On Thu, 24 Dec 2020, 8:22 am Chris Murphy, <lists@colorremedies.com> wrote:
(I did read the whole thread but I'm gonna reply three times anyway :D)

On Wed, Dec 23, 2020 at 6:29 AM Patrick O'Callaghan
<pocallaghan@gmail.com> wrote:
>
> I have a directory I use to hold a Windows VM disk image
> (/home/Windows/...), and would like to snapshot it before playing with
> the QEMU settings. However it's already part of the /home subvolume, so
> is there a way of splitting it off on its own without having to create
> a new subvolume and sending the contents over? AFAIK subvolumes can be
> hierarchical so it would seem like a useful thing to be able to convert
> a subtree without all the copying, but the man page doesn't seem to
> address it.

Direct answer:

cd /home
btrfs subvolume create Windows2
chattr +C Windows2
cp Windows/* Windows2/
rm -rf Windows
mv Windows2 Windows

Explanation:

The logic of this is to set the nodatacow attribute on Windows2, which
then means overwrites by the guest will overwrite those same areas in
the file, rather than COW. There's no direct COW penalty per se, it's
just a redirection. The issue is it can result in fragmentation and
that'll make subsequent reads slower due to having to seek for that
fragment. It's a bigger problem on rotational drives, the seek latency
is high and so is rotational latency. For all the libvirt locations,
this is done for you on default clean Btrfs installs, when the pool
(directory) is activated. Includes: virt-manager, gnome-boxes,
cockpit.

mv will fail between destinations with different nodatacow settings,
hence cp. If the source and destination can support reflink copy, then
reflink copy is used by default starting with Fedora 33 on both Btrfs
and XFS. Note that reflink copies cannot cross mount points, that's a
VFS limitation. So what'll happen is, cp falls back to regular copy,
rather than being efficient.

The reason for making /home/Windows a subvolume in my opinion is not
to snapshot /home/Windows. But so you can snapshot /home and *exclude*
/home/Windows. Snapshots aren't recursive (for developers they can be,
see libbtrfsutil C API and Python bindings). So this keeps your VM
images nodatacow.

Instead what I do is "snapshot" the VM files by reflink copy within
their own directory. And yes they get quite a lot more fragmented.
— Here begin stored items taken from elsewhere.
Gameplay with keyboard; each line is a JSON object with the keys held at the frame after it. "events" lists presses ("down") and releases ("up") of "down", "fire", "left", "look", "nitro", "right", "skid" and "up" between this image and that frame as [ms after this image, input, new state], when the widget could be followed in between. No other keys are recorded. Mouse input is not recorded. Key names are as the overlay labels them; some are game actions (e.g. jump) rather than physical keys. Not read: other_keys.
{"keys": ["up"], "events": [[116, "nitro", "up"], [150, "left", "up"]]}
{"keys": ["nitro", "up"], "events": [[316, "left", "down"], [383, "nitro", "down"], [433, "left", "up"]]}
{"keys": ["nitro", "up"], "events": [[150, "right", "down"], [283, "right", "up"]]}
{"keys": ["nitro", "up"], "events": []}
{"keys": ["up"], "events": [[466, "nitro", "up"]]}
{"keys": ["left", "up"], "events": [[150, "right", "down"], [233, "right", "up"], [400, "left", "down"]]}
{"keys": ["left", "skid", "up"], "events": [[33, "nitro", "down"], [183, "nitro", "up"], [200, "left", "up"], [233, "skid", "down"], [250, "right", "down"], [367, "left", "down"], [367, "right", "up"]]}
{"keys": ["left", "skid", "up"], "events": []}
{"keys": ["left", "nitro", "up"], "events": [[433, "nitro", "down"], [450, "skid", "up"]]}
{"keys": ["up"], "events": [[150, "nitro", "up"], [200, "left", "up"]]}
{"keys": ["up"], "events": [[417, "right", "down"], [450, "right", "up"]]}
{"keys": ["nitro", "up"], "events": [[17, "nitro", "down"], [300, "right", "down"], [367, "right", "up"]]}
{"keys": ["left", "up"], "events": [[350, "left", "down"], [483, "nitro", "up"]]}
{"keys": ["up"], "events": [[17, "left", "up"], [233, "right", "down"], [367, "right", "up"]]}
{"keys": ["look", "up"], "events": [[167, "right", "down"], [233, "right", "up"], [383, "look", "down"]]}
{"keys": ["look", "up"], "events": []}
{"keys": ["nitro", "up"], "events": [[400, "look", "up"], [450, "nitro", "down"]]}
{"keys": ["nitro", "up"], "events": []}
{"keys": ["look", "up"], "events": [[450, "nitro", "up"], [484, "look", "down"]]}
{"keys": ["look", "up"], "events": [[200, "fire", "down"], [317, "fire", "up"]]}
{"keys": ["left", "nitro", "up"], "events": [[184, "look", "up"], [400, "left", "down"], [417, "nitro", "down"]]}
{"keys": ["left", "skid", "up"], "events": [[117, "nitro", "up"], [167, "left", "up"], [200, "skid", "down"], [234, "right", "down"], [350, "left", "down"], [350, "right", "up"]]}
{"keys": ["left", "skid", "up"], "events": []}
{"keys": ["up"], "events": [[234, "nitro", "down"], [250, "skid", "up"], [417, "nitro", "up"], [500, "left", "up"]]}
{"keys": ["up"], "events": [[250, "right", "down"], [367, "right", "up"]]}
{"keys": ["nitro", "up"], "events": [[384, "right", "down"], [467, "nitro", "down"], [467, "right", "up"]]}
cp win10.raw win10-updated.raw

Again, it's a reflink copy because (a) that's the cp default on F33
and (b) the source and destination files are going to be nodatacow
since we're staying in the same directory. So this cp is fast. And if
you 'du' the ../Windows directory it'll hilariously count these files
twice, but if you use 'btrfs fi du -s' you'll be introduced to some
new terminology: exclusive and shared data.

You might prefer doing snapshots the qcow2 way, although I have no
idea what "qemu-img snapshot" does because I've never used it. I've
only used "qemu-img create -b" to create a new qcow2 file that points
to the original as a backing file. Why? *shrug* I don't know. But I
throw it out there as an option.

Whether you use 'cp' to make a reflink copy (fast copy, efficient
copy) or you 'btrfs sub snap /home/Windows /home/Windows.20201223' or
however you want to name them, there is a gotcha. Those nodatacow
extents now *cannot* be overwritten because they've been snapshot.
They are now cow again for any writes that would be an overwrite. But
it's only a one time redirect. It'll COW a shared block to a new
location (exclusive block) and any subsequent changes for that block
will be nodatacow again... unless you make another snapshot.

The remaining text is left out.